Ele ressalta que os micro movies são muito mais tendência do que realidade. “Normalmente, as marcas aderem a algo depois que deu certo. E os micro movies estão começando agora entre os criadores de conteúdo. Podemos usar como exemplo o canal 60 Seconds Docs e o youtuber Whinderson Nunes que passaram a fazer vídeos curtos para o Instagram nos últimos meses. Também temos casos isolados de marcas como a GE com o documentário Heroines of Health e o filme de conscientização da ONG Não Foi Acidente para o Facebook”.

Marcello Droopy, diretor de criação e interatividade da Talent Marcel, explica que com o crescimento do mobile na agência incorporou a oferta e o desenvolvimento do formato vertical para todas as suas marcas. “Uma ideia concebida para uma plataforma digital específica, que impacta na experiência do usuário, pede uma produção mais particular, até com recursos tecnológicos. Já numa condição de produção limitada por verba e prazo, você precisa ser prático: filmar tudo já considerando os formatos digitais e caprichar na edição, pensando onde e quando a peça será vista”, explica Droopy.

Apesar da discussão em torno da duração ou do formato do vídeo, Léo Xavier, CEO da Pontomobi, agência de marketing mobile do DAN, explica que é importante considerar outras variáveis como o áudio, por exemplo. “No mobile, temos percebido que dado a predominância do Facebook e Instagram, há um movimento de produtoras e agências de estudarem o formato e mudarem o mindset do corte horizontal para o vertical. Mas é interessante notar, inclusive, a versatilidade desses vídeos. “Uma pesquisa recente apontou que 85% das pessoas que assistem vídeo no Facebook o fazem sem áudio. Então não se trata apenas do corte, mas de entender se o seu vídeo possui uma orientação para ser consumido sem áudio, e isso muda toda a lógica de criação”, afirma.

Já de acordo com Diego, o mindset de produção vertical altera muito da rotina da agência. “Partimos do princípio que as pessoas vão assistir o conteúdo no celular. Por isso, ocorrem duas coisas: primeiro que o vídeo precisa curta duração, já que não será assistido no conforto de um sofá, em uma tela grande; e a segunda é que tem de chamar logo a atenção. Praticamente, não há tempo para “introdução” porque no celular o “micro movie” compete com a mãe chamando no WhatsApp, com o melhor amigo que marcou em uma foto no Instagram”, alerta.

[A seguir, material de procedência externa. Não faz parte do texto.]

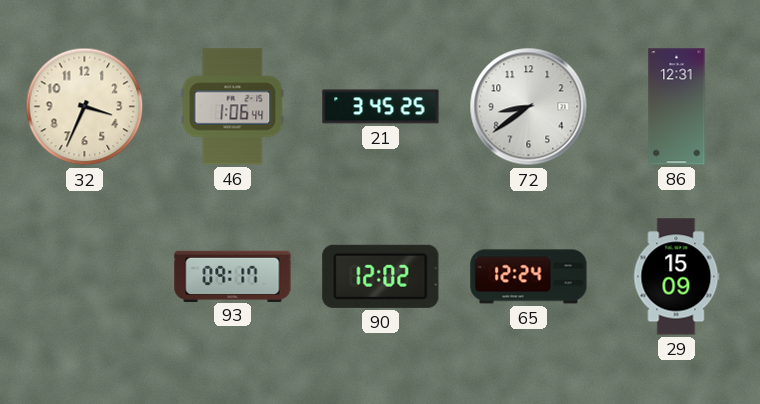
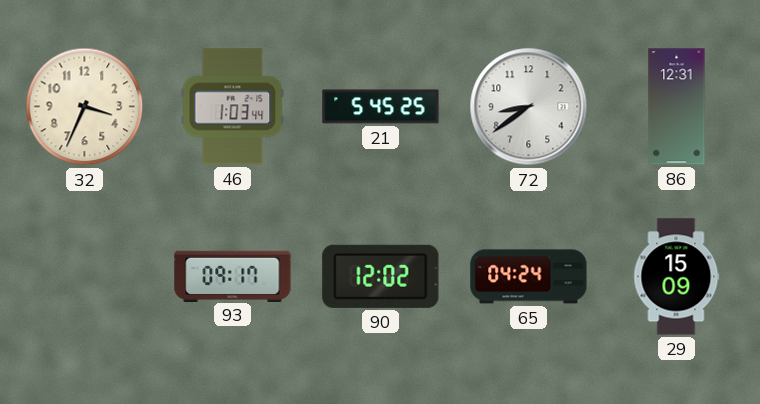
46: 1:06 -> 1:03
21: 3:45 -> 5:45
65: 12:24 -> 04:24
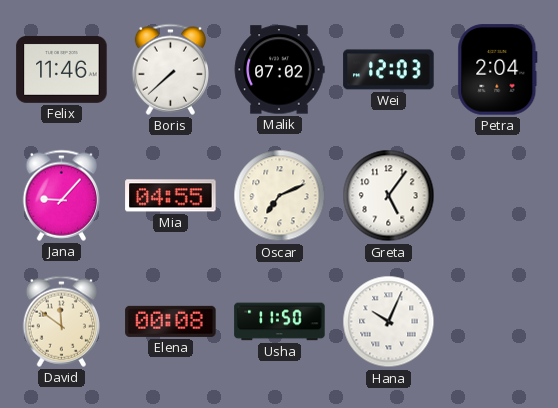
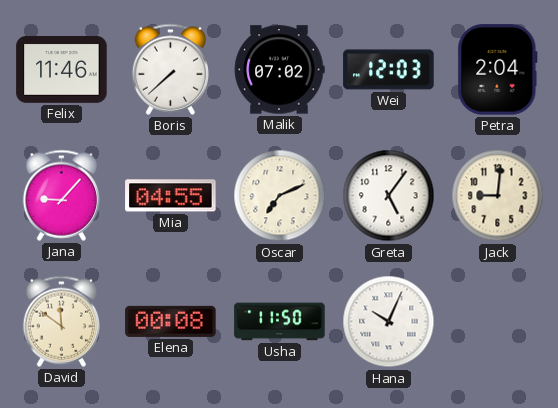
Jack: none -> 9:01
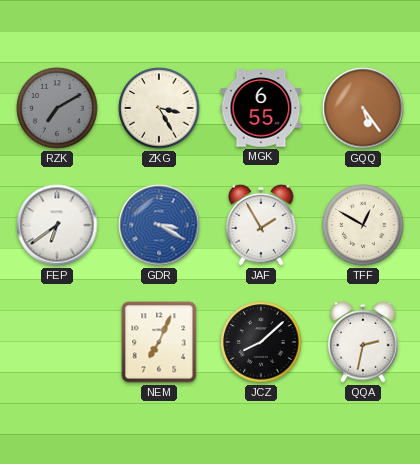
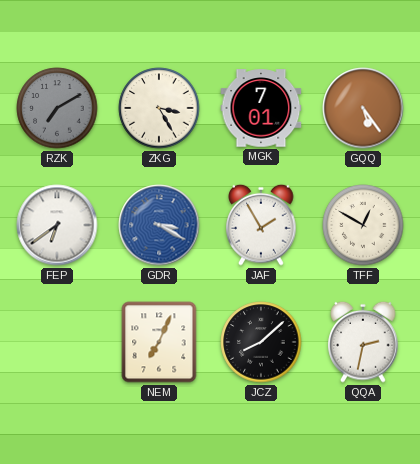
MGK: 6:55 -> 7:01
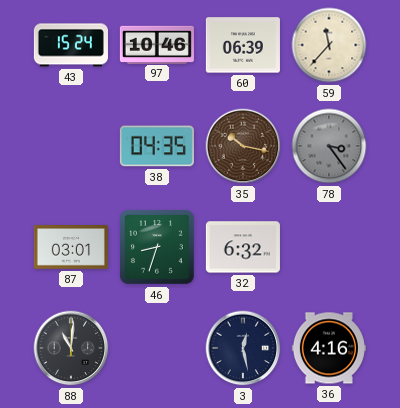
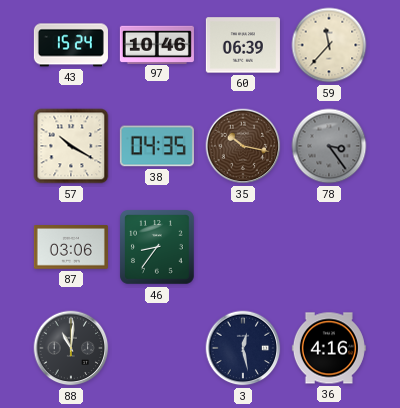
57: none -> 10:20
87: 03:01 -> 03:06
46: 8:33 -> 8:36
32: 6:32 -> none
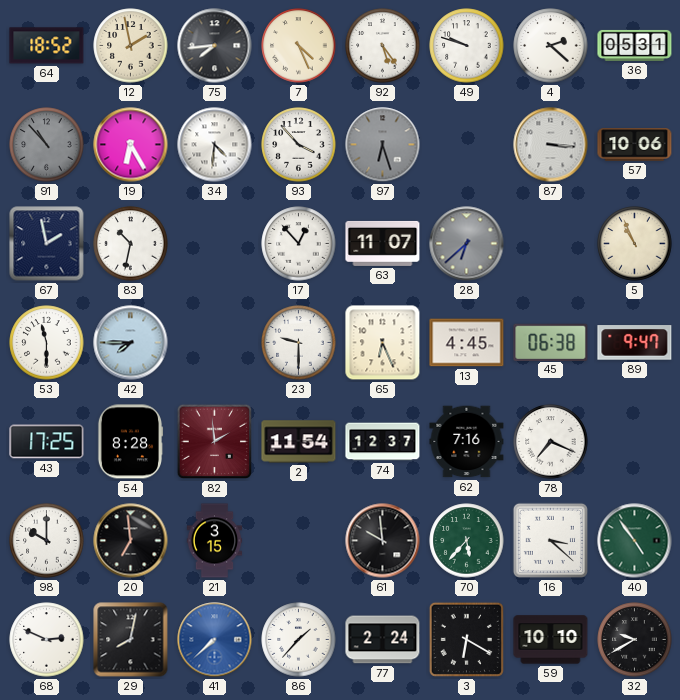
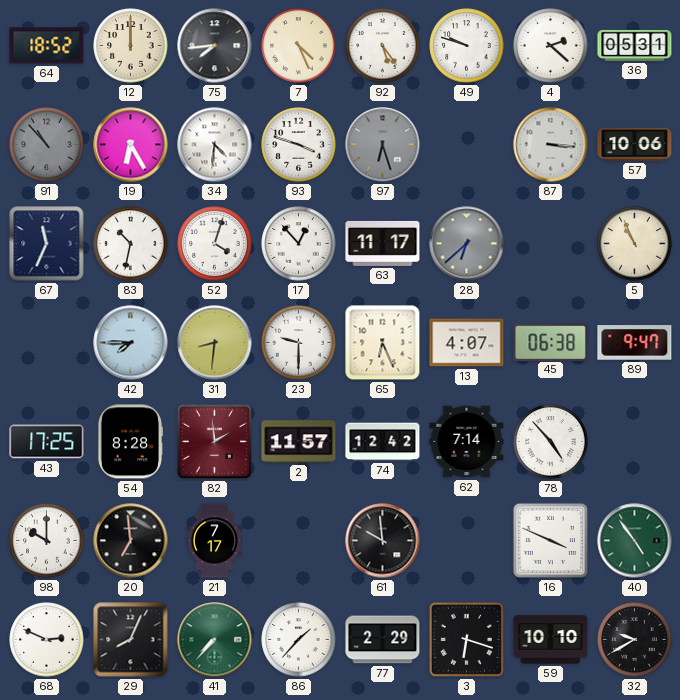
12: 1:58 -> 12:00
93: 3:53 -> 3:48
67: 1:58 -> 11:34
52: none -> 4:03
63: 11:07 -> 11:17
53: 11:30 -> none
31: none -> 8:31
13: 4:45 -> 4:07
2: 11:54 -> 11:57
74: 12:37 -> 12:42
62: 7:16 -> 7:14
78: 7:19 -> 4:53
21: 3:15 -> 7:17
70: 5:37 -> none
16: 3:22 -> 3:49
29: 8:02 -> 8:04
41: 7:38 -> 7:37
41 dial: blue -> green
77: 2:24 -> 2:29
3: 6:20 -> 6:18
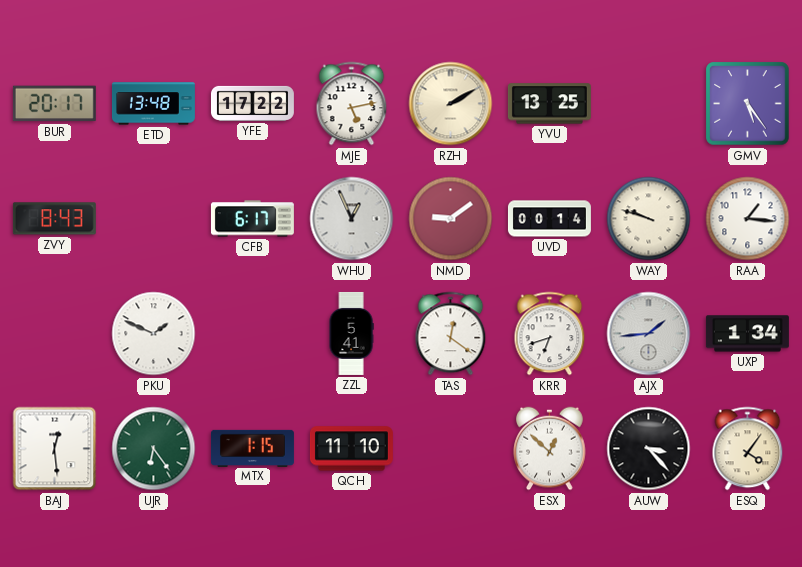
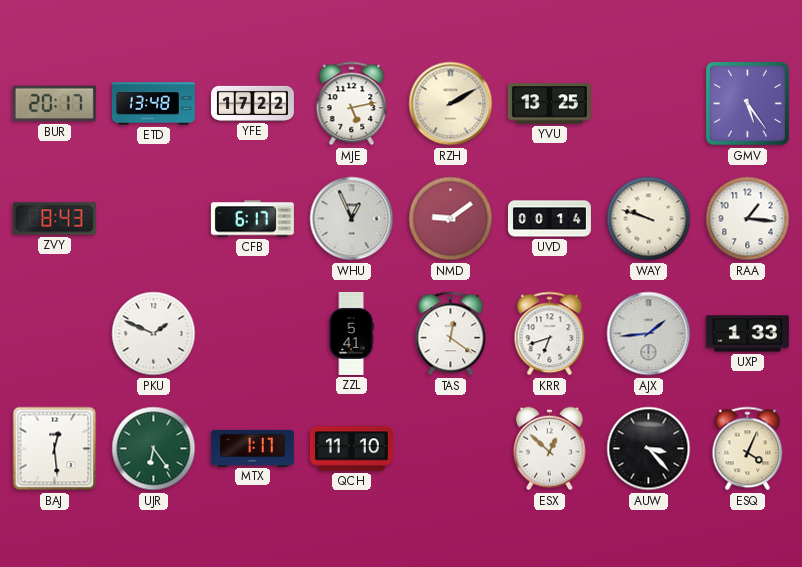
UXP: 1:34 -> 1:33
MTX: 1:15 -> 1:17
ESQ: 4:06 -> 4:04
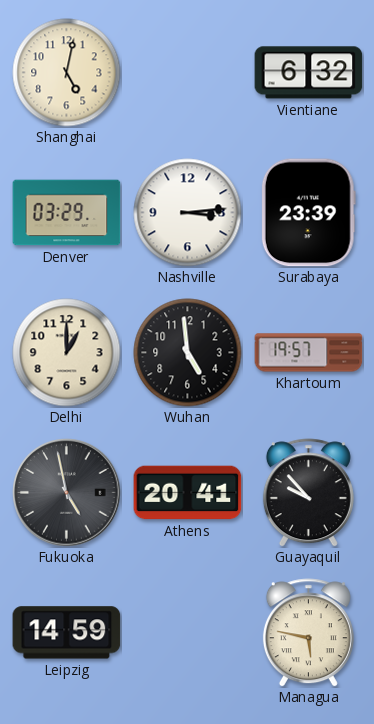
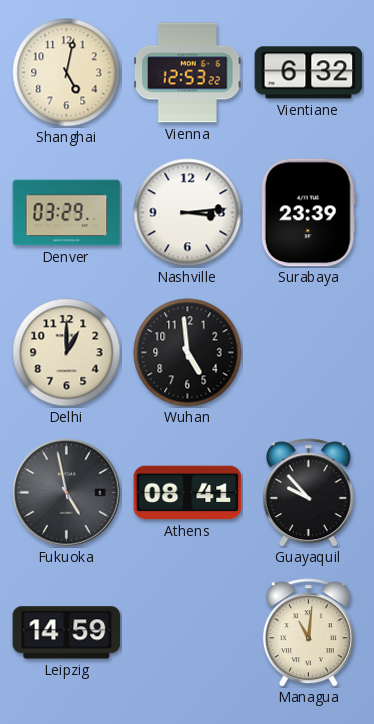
Vienna: none -> 12:53
Khartoum: 19:57 -> none
Athens: 20:41 -> 08:41
Managua: 5:47 -> 11:01
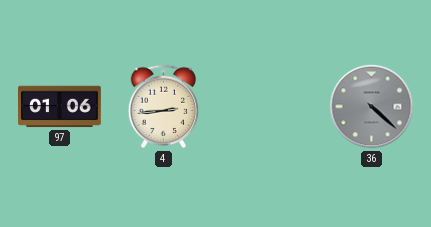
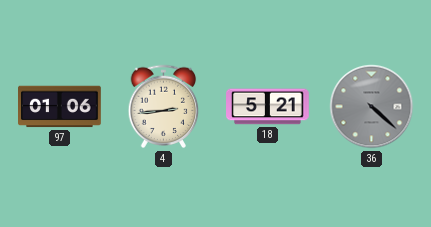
18: none -> 5:21
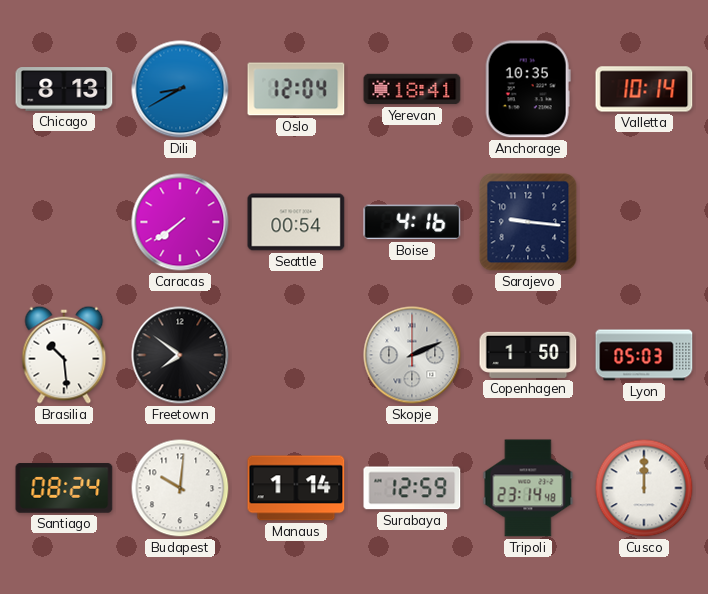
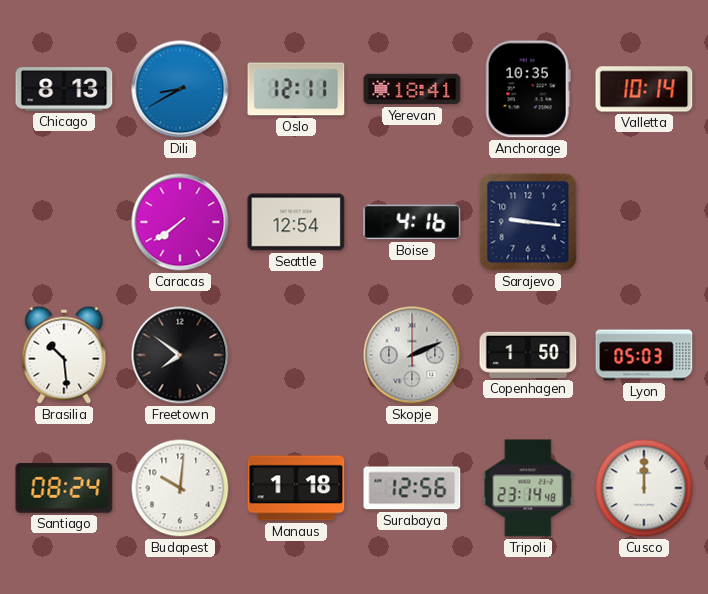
Oslo: 12:04 -> 12:11
Seattle: 00:54 -> 12:54
Manaus: 1:14 -> 1:18
Surabaya: 12:59 -> 12:56
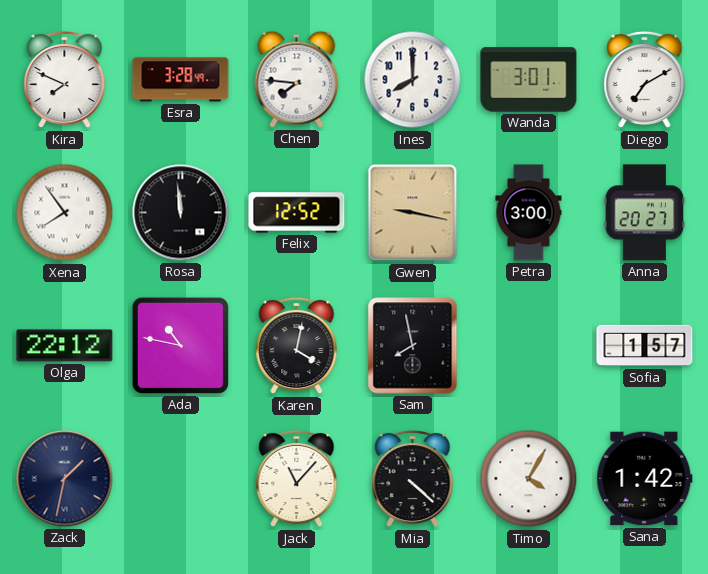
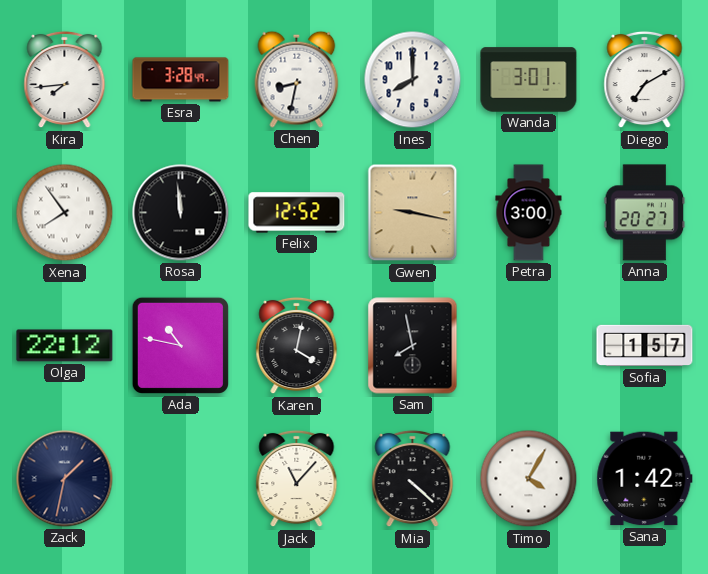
Kira: 7:49 -> 7:44
Chen: 7:46 -> 8:32
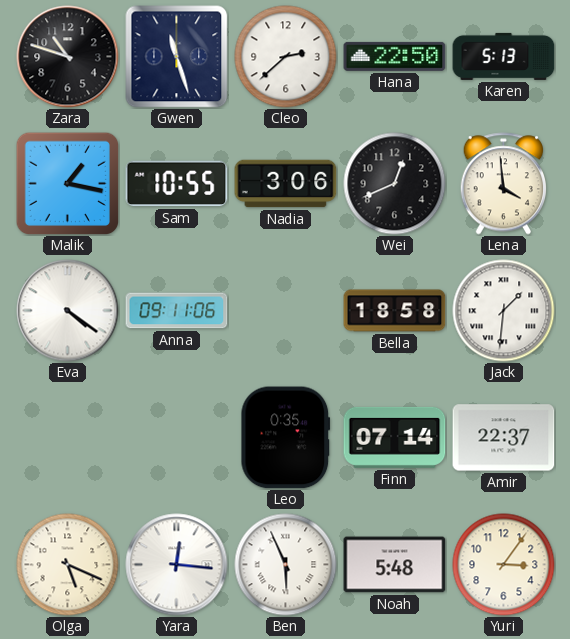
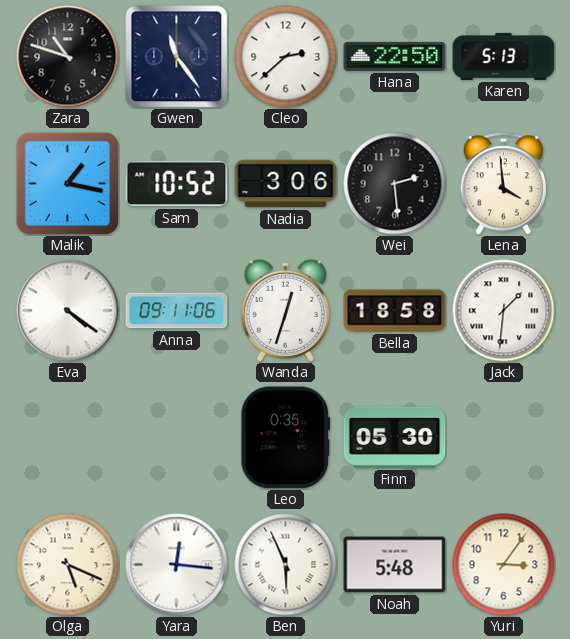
Gwen: 11:27 -> 11:24
Sam: 10:55 -> 10:52
Wei: 12:41 -> 2:29
Wanda: none -> 12:33
Finn: 07:14 -> 05:30
Amir: 22:37 -> none
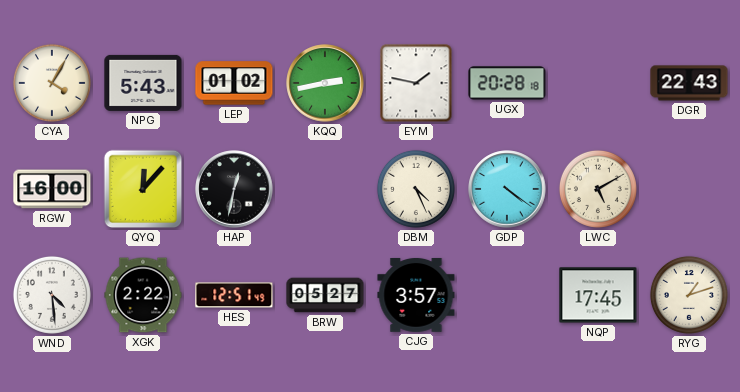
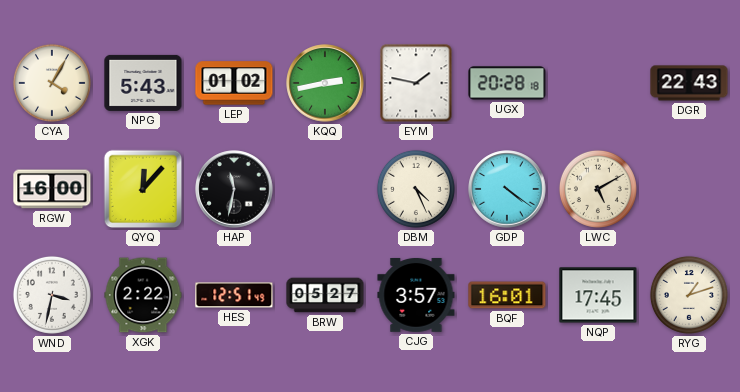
HAP: 12:32 -> 11:32
WND: 4:29 -> 3:32
BQF: none -> 16:01
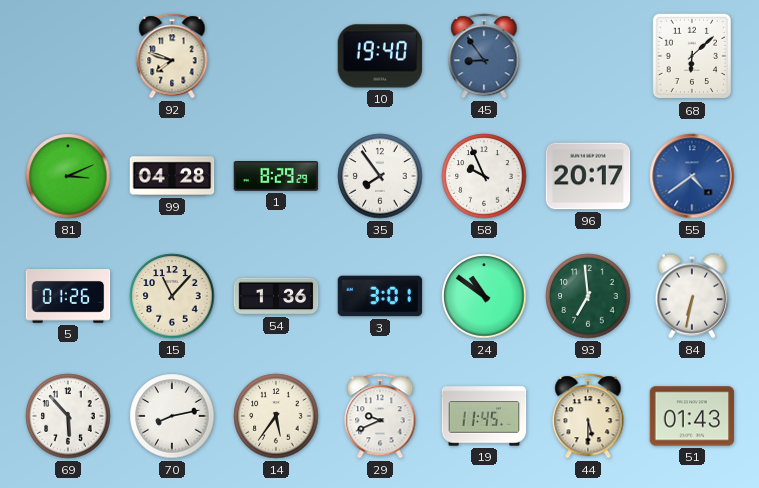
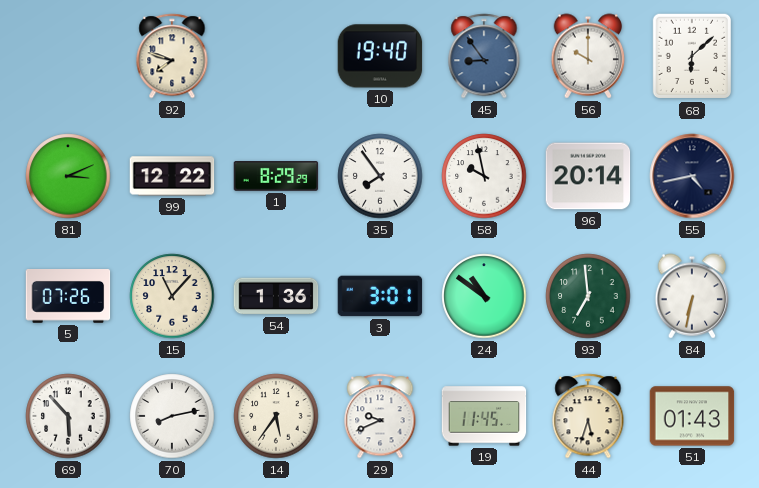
56: none -> 10:00
99: 04:28 -> 12:22
58: 9:56 -> 9:58
96: 20:17 -> 20:14
55: 4:39 -> 4:43
55 dial: blue -> navy
5: 01:26 -> 07:26
44: 5:30 -> 5:33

Ao contar uma história, segundo ele, há um momento de “quebra de rotina”, que acontece alguns minutos depois dessa história ter começado. No caso do micro movie, precisa ser imediato, nos primeiros dez segundos. “Quanto à captação, já que o formato ideal para assistir no celular é o quadrado (e, às vezes, na vertical), temos de pensar na cena (tanto com atores, quanto em uma entrevista no formato de documentário) acontecendo mais contida. Então, por exemplo, um abraço largo entre dois personagens deve acontecer “menor”. Além disso, como a internet é mais dinâmica, demandando velocidade e agilidade, os equipamentos e a equipe precisam ser mais enxutos”, afirma.